> [Task to carry out]: Among the entries that follow, find every line with the word "nose" and copy it.

(Bounding boxes with keypoints)
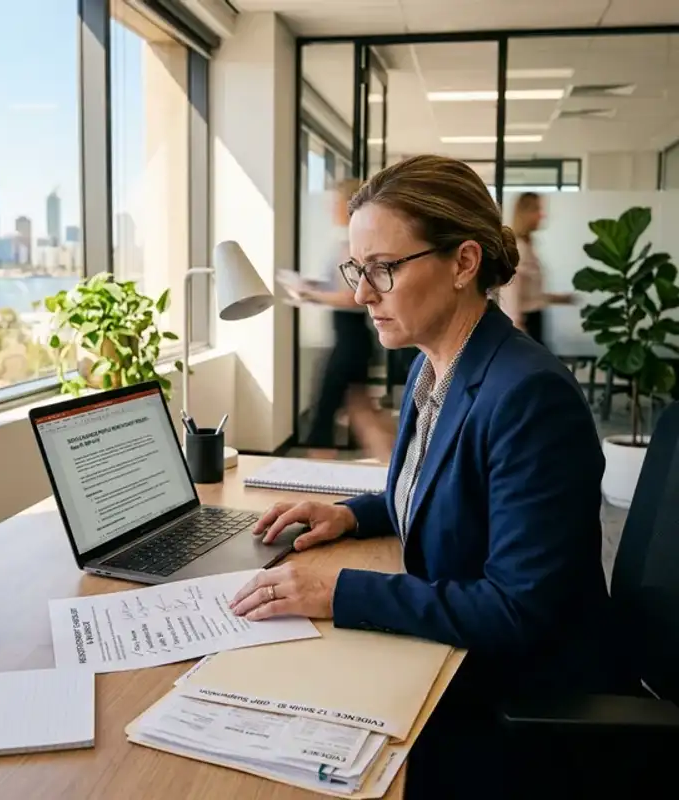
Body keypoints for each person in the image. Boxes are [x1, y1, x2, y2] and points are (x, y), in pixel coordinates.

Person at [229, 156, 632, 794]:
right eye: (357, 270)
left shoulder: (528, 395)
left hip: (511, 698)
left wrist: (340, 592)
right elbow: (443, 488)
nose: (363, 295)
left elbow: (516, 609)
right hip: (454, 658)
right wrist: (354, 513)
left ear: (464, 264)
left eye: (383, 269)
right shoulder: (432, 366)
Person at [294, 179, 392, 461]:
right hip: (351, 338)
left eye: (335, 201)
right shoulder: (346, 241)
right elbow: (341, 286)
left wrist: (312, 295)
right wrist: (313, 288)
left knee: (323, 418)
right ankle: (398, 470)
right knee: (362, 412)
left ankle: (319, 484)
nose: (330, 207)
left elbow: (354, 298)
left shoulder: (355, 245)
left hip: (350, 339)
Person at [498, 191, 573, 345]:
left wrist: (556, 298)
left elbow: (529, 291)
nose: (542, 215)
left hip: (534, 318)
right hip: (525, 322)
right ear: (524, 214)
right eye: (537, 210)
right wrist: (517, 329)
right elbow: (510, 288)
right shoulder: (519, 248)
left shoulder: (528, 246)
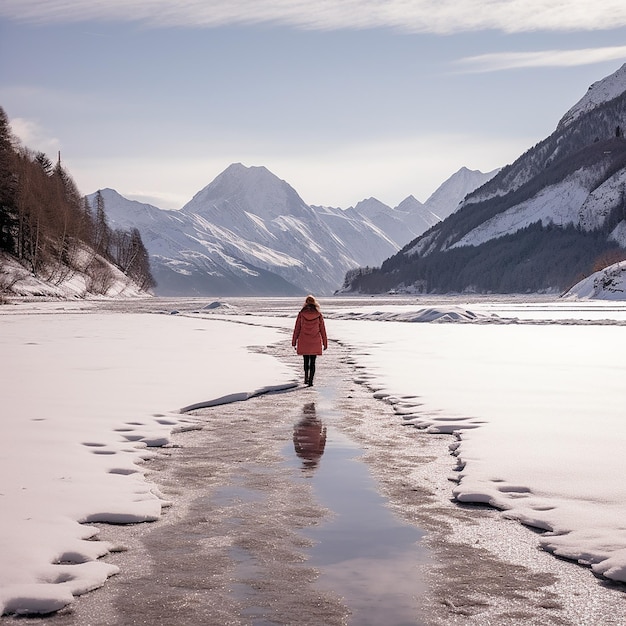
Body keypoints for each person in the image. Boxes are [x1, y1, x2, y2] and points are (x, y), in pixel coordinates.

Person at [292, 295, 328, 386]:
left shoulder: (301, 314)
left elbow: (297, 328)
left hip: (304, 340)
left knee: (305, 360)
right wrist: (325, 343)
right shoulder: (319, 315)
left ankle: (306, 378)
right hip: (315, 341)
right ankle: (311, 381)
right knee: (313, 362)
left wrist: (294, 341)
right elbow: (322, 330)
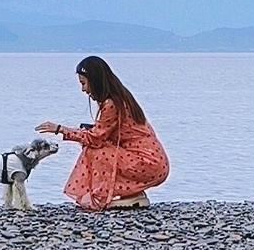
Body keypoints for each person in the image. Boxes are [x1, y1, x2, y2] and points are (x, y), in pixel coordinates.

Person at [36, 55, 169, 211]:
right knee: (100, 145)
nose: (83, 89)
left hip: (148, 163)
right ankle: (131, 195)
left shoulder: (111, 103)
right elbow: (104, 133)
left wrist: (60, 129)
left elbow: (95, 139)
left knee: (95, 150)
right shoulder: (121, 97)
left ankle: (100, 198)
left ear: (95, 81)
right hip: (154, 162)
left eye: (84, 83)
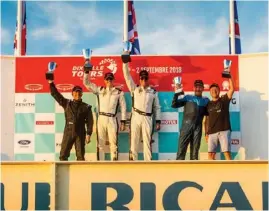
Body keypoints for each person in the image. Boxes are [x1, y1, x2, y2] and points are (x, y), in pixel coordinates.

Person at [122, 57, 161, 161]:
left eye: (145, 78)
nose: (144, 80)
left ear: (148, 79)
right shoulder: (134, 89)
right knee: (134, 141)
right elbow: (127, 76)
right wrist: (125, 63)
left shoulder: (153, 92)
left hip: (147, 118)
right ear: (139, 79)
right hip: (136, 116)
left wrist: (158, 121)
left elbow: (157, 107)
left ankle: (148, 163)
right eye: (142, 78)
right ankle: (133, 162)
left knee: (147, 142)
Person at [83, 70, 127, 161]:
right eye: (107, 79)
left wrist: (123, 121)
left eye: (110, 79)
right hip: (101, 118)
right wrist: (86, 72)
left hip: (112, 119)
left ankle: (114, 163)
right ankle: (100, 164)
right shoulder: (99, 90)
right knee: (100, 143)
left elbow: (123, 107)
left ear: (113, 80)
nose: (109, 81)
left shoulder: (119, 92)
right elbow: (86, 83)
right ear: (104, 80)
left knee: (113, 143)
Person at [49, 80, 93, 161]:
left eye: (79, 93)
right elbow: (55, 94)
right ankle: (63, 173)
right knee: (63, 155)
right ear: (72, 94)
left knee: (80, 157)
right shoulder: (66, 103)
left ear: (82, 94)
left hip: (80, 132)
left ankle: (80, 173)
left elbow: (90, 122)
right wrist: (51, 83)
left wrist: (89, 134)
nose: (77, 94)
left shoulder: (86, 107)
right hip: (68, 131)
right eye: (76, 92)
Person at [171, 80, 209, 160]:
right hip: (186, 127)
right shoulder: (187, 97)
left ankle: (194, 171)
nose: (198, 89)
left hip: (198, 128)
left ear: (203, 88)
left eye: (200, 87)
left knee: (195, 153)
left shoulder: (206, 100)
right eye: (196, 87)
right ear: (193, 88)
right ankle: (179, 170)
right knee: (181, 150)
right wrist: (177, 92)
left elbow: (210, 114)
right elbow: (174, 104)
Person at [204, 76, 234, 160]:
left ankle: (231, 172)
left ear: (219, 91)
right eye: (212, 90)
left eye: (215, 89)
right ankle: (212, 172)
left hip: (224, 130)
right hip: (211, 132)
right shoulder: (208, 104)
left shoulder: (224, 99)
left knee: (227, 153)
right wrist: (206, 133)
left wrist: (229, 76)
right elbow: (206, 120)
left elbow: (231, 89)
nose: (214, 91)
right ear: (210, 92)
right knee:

> [Finished task]:
nose: (363, 295)
nose: (330, 207)
nose: (542, 215)
nose: (83, 89)
nose: (144, 80)
nose: (109, 81)
nose: (77, 94)
nose: (198, 89)
nose: (214, 91)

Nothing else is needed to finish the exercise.